In 2024, Rad Power contributed 60 million yuan in revenue for Fujita, once ranking as Fujita’s third-largest electric bicycle customer.

Whether downstream brand client exits mean shrinking order foundations in North America remains to be observed.

Additionally, Europe is also facing decline.

A major driver for electric bicycle market expansion in Europe was government cash subsidies for buyers, but some countries have now canceled subsidies.

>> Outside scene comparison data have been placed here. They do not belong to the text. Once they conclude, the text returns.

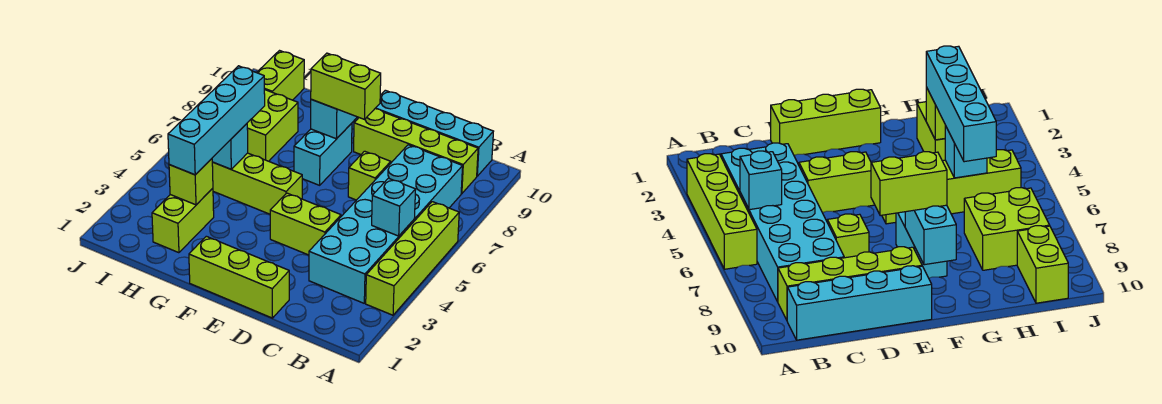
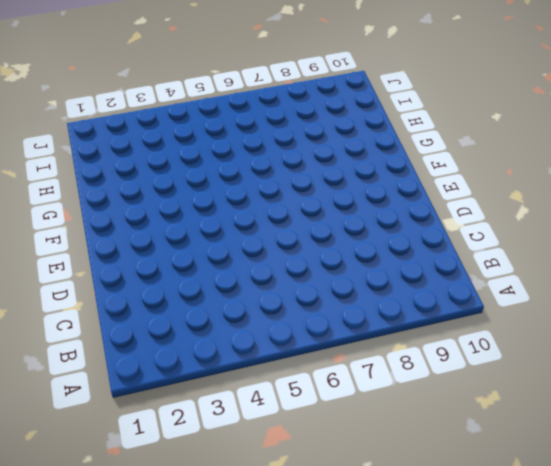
none -> lime 1x4 brick [366,202,459,315]
none -> cyan 2x6 brick [309,145,463,303]
none -> lime 1x4 brick [354,109,478,194]

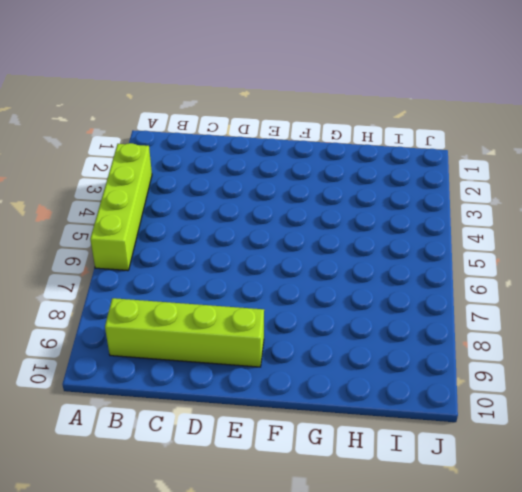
none -> cyan 2x6 brick [309,145,463,303]
none -> cyan 1x4 brick [375,90,494,176]
none -> lime 1x3 brick [189,236,289,318]

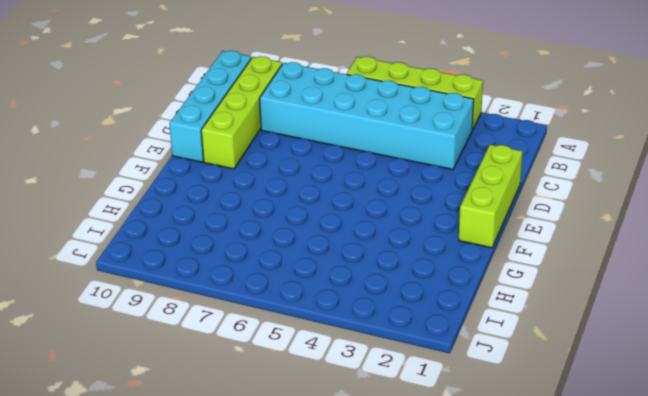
none -> lime 1x2 brick [270,193,341,255]
none -> lime 1x1 brick [348,151,391,200]
none -> lime 1x4 brick [212,153,302,214]

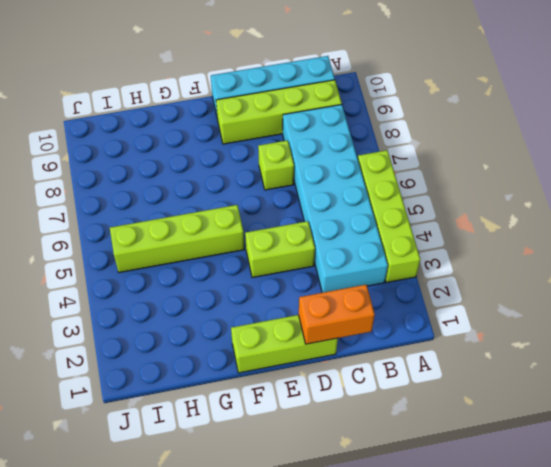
orange 1x2 brick [299,285,375,344] -> none
none -> cyan 1x2 brick [294,123,352,185]
none -> lime 1x2 brick [152,188,214,253]
none -> lime 2x2 brick [247,89,298,161]

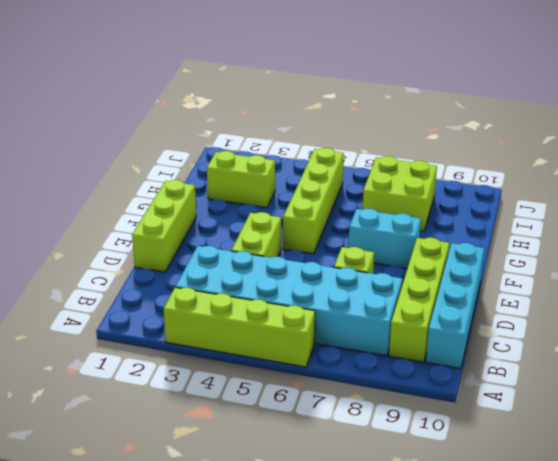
none -> lime 1x2 brick [257,51,304,100]
none -> cyan 1x1 brick [372,178,416,236]
none -> cyan 1x2 brick [311,99,357,139]

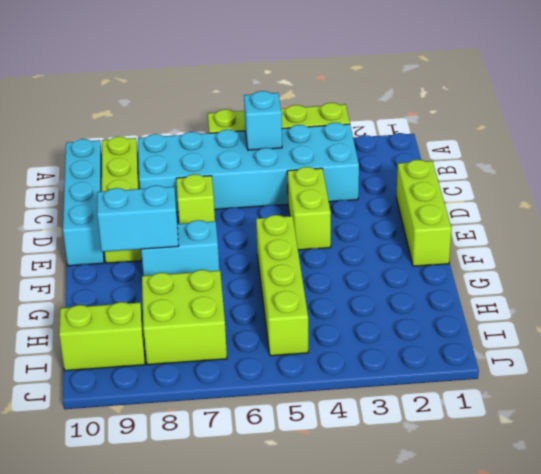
none -> lime 1x2 brick [152,188,214,253]
none -> lime 1x1 brick [169,159,213,205]
none -> cyan 1x1 brick [212,124,248,169]

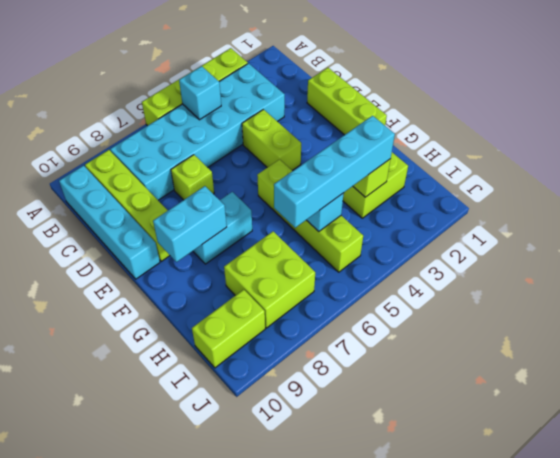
none -> lime 1x2 brick [311,53,381,119]

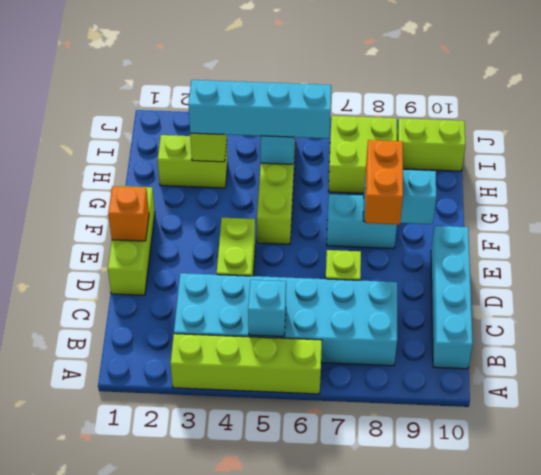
orange 1x1 brick [108,186,149,241] -> none
orange 1x2 brick [365,140,403,224] -> lime 1x2 brick [311,53,381,119]
none -> lime 1x4 brick [354,109,478,194]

For example, France officially ended electric bicycle purchase incentives in February 2025.

Against this backdrop, whether Fujita’s added capacity risks not being absorbed is under scrutiny.

In the second round of inquiry, the Shanghai Stock Exchange also raised this question: further explain the rationality and necessity of the fundraising project, and whether there is risk of unabsorbed capacity.

Fujita responded that it has established long-term stable partnerships with mainstream Euro-American brand clients such as Specialized, Lectric, Pon, Samchuly, MFC, Cycleurope, and that the share of high-end product revenue is rising, giving it a good market foundation.

But stable partnerships do not necessarily mean new capacity can be smoothly digested. Especially as Euro-American electric bicycle demand falls, downstream brands exit, and subsidy advantages fade, whether Fujita’s fundraising-driven capacity expansion can translate into incremental revenue still depends on the continuity of its overseas client orders and the recovery of terminal demand.

This may also be the crucial question Fujita faces at this IPO review.